# THE TASK
Only some lines are wanted. Transcribe, exactly, the lines below from the line with "(473, 142) none -> [400,98,414,109] /n" up to and including the line with "(706, 214) none -> [482,170,496,181] /n".

# EXCERPTED DATA
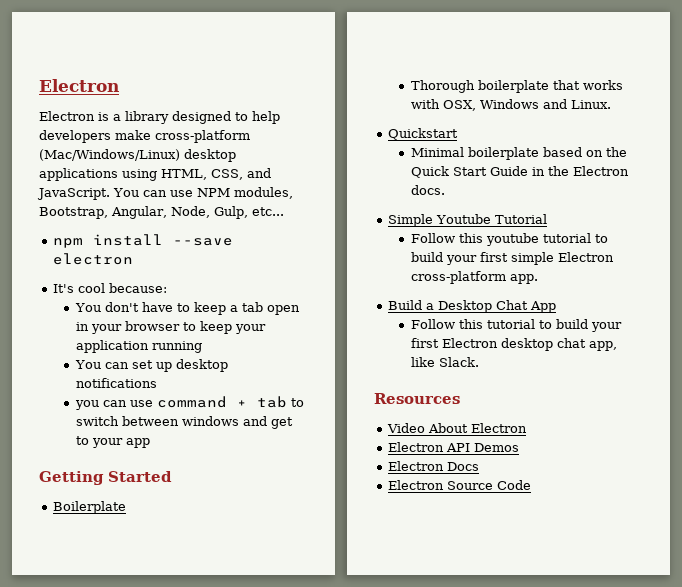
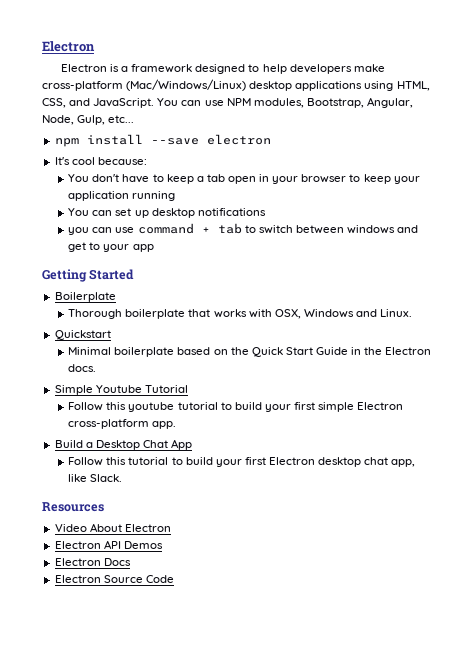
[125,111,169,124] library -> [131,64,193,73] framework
...
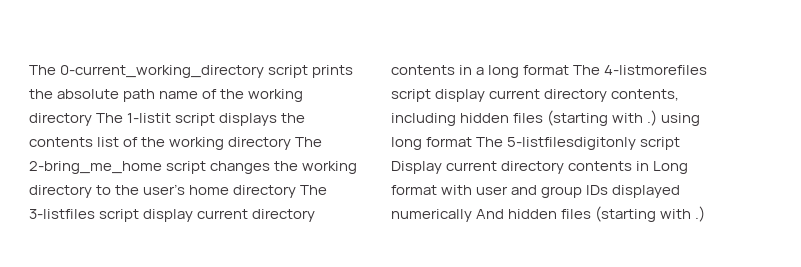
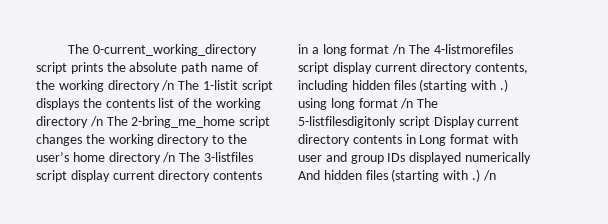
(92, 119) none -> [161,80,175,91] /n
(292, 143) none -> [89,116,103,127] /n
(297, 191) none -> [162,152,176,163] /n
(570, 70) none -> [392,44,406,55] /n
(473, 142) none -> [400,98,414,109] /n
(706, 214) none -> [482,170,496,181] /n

# SOLUTION TO THE EXERCISE
(473, 142) none -> [400,98,414,109] /n
(706, 214) none -> [482,170,496,181] /n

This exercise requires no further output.